§ **What you are asked to do**:
Pick out every line in the data that contains the string "Detonic", and copy each one.

Collection entries:
*****
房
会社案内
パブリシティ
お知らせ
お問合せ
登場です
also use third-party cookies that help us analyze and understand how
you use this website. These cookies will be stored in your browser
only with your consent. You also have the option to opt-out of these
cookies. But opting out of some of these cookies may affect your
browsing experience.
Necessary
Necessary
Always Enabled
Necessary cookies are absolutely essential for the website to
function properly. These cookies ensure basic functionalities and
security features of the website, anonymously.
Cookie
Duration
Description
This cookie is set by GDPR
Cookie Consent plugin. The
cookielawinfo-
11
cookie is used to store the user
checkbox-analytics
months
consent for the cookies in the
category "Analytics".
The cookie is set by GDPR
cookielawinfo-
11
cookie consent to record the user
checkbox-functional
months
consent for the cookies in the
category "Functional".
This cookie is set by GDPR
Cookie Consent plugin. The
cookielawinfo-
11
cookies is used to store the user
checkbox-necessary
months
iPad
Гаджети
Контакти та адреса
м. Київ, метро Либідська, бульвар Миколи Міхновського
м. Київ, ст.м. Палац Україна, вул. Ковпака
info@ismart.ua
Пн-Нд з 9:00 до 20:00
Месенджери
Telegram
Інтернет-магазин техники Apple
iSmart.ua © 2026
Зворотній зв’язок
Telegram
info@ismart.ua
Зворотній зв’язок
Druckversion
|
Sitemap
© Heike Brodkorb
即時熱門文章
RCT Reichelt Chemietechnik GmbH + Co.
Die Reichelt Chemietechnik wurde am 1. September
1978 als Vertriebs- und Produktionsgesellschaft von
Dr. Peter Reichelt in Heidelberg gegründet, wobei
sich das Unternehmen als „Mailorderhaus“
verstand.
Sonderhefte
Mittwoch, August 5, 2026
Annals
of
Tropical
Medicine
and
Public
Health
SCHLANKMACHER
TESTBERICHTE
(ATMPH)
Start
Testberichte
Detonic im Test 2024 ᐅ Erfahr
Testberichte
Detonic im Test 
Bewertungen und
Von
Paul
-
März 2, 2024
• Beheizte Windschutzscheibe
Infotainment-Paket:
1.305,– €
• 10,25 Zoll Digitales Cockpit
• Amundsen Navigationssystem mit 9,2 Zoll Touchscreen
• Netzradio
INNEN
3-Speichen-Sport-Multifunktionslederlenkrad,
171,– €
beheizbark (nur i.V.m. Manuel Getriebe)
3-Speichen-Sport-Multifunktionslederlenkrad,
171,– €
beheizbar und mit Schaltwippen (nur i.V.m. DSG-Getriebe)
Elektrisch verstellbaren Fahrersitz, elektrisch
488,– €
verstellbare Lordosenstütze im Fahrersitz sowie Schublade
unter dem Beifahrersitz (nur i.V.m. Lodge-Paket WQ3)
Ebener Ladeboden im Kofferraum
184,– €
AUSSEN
*****
§ **Response below**:
Detonic im Test 2024 ᐅ Erfahr
Detonic im Test 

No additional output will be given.